▸ **Set task A**: Return the rows as a JSON list of strings with one string per row, covering everything from the first row down to the row containing "text at (200, 218)", both included. Leave out blank lines.

First of all, put some jasmine rice on to cook while you work on the rest of this.
lemongrass ready for mincing
That little picture there is to show you how lemongrass should look just before you mince it – bublous part only, halved, and core removed.
Using a mortar and pestle, roughly mash the minced lemongrass, the minced galangal, and the sliced garlic with a pinch of salt. Alternatively, mince everything together as finely as possible on your cutting board, mashing with the back of a spoon, if you like. OR you can put everything in a zipper-lock freezer bag and bash it with a mallet.
Open the can of coconut milk. It should have separated into a thick spoonable coconut “cream” at the top of the can and a thinner coconut water underneath. Scoop out all of the thick cream into a liquid measuring cup, leaving the thinner water behind in the can. You should have 200 to 250 ml (1 cup) of thick coconut cream. If not, open a second can of coconut milk and scoop the thick milk off it until you have enough thick coconut milk to proceed. Reserve the thin watery coconut milk for another use.
Heat a large saucepan over medium heat. Add the oil and swirl to coat the bottom of the pan. Add the curry paste and the mashed or minced lemongrass mixture. Sauté, stirring constantly, for about 30 to 45 seconds, then add 2 tablespoons only of thick coconut cream. Continue to cook, stirring, until the oil separates from the coconut milk and most of the liquid has evaporated. The curry paste should smell fragrant, but not burnt. This is the best picture I could get of the oil separation (come to my cooking class if you want to see it better :))
oil separation (to bring out the flavour of curry paste)
Now add the rest of the thick coconut milk and bring to a gentle simmer. The coconut milk should not boil or it will separate. Let the mixture simmer very gently, or even leave it sit off the heat, while you prepare the prawns and vegetables. Peel the prawns, leaving the tails on for pretty effect, if you like (I do not like – too hard to peel that way, and too hard to eat). Cut the halibut or other white fish into 2cm x 2cm chunks. Cut the veggies as indicated in the instructions
Add the vegetables to the curry sauce and simmer gently, covered, for about 5 to 6 minutes. Add the fish sauce, the prepared seafood, the keffir lime leaves, and the palm sugar to the pot and bring to a gentle boil. Reduce heat and simmer very gently, covered, for about 3 to 4 minutes, stirring occasionally, until seafood is just cooked through. Don’t over cook it, or the prawns will get tough and the fish will fall apart. Taste to adjust seasonings. You may need more fish sauce (salt) or palm sugar (sweet). Sprinkle the Thai basil over the top and serve immediately, with steamed jasmine rice.

▸ **Provided data**:
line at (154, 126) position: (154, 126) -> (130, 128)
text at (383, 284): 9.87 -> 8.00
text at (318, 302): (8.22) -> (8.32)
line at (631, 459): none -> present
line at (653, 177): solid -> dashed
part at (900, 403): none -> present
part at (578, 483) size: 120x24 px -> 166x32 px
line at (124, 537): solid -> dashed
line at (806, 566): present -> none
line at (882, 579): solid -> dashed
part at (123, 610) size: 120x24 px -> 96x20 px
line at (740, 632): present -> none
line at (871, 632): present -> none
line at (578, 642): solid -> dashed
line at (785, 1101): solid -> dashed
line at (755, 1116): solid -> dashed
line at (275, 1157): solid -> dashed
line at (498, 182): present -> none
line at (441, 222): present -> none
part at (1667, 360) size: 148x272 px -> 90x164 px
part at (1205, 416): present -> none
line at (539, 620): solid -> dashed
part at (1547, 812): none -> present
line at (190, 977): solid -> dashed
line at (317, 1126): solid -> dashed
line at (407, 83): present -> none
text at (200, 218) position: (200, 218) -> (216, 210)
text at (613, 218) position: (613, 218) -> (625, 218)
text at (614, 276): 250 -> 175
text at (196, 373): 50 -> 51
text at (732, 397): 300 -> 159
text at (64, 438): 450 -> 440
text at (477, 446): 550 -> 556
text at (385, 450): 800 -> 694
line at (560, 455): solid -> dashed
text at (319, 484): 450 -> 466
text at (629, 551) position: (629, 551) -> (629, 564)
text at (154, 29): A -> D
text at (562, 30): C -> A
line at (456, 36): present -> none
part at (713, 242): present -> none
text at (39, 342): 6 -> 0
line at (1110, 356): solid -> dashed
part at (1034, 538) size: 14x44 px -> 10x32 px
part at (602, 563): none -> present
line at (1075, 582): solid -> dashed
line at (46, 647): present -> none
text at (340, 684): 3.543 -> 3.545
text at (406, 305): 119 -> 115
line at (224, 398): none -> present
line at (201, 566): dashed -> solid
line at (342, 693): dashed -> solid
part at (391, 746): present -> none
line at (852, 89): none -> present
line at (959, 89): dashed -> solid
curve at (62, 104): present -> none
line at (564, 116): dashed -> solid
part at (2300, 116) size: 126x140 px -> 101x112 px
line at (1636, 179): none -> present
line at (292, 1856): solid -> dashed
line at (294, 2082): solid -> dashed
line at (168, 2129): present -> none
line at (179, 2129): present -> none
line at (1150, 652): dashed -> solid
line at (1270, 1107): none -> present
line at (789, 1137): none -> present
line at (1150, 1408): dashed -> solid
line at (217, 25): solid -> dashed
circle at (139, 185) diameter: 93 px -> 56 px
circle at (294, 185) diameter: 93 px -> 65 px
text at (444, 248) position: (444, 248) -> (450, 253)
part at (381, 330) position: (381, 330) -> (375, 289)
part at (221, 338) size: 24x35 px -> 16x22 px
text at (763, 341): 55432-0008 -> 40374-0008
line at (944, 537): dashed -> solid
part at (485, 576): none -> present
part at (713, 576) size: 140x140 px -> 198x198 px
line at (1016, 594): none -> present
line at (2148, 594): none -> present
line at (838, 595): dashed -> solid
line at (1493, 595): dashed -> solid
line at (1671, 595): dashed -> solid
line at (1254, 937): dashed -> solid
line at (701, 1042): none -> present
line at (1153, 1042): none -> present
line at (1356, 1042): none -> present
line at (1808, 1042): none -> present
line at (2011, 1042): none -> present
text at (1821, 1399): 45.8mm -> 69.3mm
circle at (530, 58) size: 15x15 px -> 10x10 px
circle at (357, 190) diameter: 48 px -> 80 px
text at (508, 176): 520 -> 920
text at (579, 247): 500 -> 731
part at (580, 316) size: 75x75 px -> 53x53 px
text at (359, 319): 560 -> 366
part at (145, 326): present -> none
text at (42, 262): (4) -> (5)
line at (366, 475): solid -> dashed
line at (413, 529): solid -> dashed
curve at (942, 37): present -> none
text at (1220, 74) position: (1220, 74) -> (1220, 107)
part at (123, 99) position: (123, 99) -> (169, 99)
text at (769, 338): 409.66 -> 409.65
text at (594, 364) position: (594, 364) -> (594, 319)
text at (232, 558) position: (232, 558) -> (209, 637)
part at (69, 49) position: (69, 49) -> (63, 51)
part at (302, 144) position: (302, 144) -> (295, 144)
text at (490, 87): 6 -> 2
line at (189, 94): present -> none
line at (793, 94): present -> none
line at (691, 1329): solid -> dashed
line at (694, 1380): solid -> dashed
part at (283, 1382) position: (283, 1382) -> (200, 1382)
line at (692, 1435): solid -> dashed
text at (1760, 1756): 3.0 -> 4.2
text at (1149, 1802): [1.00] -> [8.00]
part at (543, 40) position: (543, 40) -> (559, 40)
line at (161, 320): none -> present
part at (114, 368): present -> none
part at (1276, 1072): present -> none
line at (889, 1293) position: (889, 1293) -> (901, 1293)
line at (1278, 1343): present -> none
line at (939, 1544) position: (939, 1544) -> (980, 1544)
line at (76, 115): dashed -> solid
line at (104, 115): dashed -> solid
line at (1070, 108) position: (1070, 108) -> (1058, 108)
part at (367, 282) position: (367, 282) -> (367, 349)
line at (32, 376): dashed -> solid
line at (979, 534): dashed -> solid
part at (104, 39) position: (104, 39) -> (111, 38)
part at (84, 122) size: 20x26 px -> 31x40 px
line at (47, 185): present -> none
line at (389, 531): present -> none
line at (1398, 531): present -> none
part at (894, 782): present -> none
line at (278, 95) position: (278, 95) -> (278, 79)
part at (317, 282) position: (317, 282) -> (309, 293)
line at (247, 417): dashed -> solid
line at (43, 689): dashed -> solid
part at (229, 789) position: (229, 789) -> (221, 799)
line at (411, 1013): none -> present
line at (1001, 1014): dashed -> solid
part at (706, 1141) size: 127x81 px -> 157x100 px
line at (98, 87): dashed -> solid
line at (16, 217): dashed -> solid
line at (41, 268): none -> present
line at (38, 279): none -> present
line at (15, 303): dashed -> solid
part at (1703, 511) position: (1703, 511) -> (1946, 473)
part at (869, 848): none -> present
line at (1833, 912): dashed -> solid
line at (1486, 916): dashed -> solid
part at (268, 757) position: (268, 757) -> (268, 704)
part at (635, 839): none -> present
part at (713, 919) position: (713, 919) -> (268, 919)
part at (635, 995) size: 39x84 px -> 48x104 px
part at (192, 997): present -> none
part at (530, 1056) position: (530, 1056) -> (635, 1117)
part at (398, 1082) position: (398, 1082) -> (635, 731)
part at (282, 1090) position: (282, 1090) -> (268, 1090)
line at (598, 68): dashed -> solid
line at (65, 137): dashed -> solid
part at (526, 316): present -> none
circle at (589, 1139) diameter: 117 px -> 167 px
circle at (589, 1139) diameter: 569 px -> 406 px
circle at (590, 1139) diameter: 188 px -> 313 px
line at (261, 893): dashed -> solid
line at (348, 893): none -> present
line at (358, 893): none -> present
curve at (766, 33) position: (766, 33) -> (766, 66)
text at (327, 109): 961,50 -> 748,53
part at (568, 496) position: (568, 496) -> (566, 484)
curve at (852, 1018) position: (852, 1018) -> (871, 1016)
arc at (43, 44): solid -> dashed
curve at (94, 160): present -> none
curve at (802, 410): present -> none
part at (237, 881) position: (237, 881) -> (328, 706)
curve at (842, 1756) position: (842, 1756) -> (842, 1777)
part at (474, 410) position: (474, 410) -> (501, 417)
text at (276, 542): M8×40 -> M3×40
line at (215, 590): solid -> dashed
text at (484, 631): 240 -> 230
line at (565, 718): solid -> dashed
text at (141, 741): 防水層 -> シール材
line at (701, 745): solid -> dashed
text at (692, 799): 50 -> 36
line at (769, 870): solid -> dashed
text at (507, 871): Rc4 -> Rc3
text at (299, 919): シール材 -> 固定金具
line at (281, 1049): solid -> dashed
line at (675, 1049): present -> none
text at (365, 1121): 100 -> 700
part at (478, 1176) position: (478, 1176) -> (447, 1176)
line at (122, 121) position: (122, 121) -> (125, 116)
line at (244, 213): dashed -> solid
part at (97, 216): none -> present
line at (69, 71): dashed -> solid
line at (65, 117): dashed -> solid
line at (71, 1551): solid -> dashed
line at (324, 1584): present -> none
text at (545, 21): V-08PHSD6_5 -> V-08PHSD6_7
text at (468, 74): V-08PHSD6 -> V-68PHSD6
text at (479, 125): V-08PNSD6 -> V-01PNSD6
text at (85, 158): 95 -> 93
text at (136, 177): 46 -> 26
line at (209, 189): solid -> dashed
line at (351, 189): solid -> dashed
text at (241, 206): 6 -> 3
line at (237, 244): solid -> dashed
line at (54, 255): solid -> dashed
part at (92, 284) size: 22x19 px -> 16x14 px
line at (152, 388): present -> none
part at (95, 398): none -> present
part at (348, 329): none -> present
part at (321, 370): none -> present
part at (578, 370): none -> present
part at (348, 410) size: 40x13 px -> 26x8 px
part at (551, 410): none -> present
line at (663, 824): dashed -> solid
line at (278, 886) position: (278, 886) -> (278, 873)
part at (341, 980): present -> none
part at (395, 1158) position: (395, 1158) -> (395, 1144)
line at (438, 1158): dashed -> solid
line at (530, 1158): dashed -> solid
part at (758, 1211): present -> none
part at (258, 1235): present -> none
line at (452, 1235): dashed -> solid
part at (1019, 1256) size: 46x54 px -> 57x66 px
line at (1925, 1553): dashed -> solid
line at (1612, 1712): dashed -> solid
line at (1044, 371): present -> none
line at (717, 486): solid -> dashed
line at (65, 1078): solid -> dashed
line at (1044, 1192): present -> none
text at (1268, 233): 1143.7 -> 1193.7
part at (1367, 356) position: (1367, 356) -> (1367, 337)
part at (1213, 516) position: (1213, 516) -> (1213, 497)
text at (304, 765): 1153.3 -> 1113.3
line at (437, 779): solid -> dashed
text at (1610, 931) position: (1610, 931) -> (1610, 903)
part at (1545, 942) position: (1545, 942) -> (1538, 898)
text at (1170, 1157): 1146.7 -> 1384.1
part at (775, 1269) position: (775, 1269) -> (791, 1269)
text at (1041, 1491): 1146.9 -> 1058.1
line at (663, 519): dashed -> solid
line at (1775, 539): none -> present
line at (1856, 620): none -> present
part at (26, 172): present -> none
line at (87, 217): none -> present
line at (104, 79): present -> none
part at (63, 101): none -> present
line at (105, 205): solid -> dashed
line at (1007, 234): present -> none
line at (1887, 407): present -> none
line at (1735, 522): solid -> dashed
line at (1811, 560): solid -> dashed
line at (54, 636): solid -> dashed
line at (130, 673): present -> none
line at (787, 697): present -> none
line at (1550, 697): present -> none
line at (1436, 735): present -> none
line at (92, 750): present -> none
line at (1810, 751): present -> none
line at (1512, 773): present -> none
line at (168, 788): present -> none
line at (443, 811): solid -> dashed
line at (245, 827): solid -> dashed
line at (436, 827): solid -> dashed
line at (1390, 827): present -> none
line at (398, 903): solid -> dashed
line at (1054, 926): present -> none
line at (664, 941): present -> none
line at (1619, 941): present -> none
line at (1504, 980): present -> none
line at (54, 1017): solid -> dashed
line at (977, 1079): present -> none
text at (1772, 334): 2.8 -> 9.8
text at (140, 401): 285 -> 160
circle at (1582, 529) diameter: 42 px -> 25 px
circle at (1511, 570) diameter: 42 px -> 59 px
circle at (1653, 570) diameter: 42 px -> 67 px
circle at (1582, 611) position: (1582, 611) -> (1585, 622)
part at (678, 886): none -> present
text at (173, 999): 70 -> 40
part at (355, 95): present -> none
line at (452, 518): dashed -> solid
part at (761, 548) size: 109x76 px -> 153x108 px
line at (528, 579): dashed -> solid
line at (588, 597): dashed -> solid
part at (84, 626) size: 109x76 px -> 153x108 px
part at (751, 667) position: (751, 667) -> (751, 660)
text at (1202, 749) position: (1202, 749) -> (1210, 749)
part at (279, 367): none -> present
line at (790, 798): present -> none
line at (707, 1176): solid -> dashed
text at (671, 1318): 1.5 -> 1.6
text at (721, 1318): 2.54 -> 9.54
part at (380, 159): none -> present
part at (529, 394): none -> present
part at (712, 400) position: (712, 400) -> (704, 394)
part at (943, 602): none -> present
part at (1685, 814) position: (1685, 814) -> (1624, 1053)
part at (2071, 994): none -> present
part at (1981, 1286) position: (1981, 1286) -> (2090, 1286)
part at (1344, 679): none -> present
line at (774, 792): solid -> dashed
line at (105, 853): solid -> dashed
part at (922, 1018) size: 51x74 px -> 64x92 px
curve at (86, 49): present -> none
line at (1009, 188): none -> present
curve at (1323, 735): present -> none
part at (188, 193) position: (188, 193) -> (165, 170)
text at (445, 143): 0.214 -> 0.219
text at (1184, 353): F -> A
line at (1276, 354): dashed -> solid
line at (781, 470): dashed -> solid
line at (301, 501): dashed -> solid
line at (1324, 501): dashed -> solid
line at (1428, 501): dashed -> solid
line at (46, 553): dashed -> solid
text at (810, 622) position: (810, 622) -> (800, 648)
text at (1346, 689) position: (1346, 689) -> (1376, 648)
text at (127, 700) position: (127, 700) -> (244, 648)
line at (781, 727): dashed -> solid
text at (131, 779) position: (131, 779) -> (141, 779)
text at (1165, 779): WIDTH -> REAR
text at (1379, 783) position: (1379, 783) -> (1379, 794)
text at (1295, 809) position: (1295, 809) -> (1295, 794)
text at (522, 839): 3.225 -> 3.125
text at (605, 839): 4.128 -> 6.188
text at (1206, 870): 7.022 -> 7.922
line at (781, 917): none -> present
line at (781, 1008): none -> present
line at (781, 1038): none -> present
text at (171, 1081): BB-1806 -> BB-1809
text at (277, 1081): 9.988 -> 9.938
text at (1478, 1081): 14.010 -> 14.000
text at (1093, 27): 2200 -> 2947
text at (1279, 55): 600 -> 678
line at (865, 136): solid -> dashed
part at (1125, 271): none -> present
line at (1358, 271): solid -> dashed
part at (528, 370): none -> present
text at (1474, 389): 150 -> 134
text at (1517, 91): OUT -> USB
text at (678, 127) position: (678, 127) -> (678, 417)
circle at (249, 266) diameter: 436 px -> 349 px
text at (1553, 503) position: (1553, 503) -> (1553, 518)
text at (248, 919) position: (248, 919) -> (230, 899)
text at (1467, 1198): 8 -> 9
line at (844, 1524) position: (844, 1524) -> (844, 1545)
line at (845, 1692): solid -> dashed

▸ **Set task B**: Quote the curry recipe word for word, everything from "Open the can" down to "for another use.".

▸ **Task solution A**:
[
  "line at (154, 126) position: (154, 126) -> (130, 128)",
  "text at (383, 284): 9.87 -> 8.00",
  "text at (318, 302): (8.22) -> (8.32)",
  "line at (631, 459): none -> present",
  "line at (653, 177): solid -> dashed",
  "part at (900, 403): none -> present",
  "part at (578, 483) size: 120x24 px -> 166x32 px",
  "line at (124, 537): solid -> dashed",
  "line at (806, 566): present -> none",
  "line at (882, 579): solid -> dashed",
  "part at (123, 610) size: 120x24 px -> 96x20 px",
  "line at (740, 632): present -> none",
  "line at (871, 632): present -> none",
  "line at (578, 642): solid -> dashed",
  "line at (785, 1101): solid -> dashed",
  "line at (755, 1116): solid -> dashed",
  "line at (275, 1157): solid -> dashed",
  "line at (498, 182): present -> none",
  "line at (441, 222): present -> none",
  "part at (1667, 360) size: 148x272 px -> 90x164 px",
  "part at (1205, 416): present -> none",
  "line at (539, 620): solid -> dashed",
  "part at (1547, 812): none -> present",
  "line at (190, 977): solid -> dashed",
  "line at (317, 1126): solid -> dashed",
  "line at (407, 83): present -> none",
  "text at (200, 218) position: (200, 218) -> (216, 210)"
]

▸ **Task solution B**:
Open the can of coconut milk. It should have separated into a thick spoonable coconut “cream” at the top of the can and a thinner coconut water underneath. Scoop out all of the thick cream into a liquid measuring cup, leaving the thinner water behind in the can. You should have 200 to 250 ml (1 cup) of thick coconut cream. If not, open a second can of coconut milk and scoop the thick milk off it until you have enough thick coconut milk to proceed. Reserve the thin watery coconut milk for another use.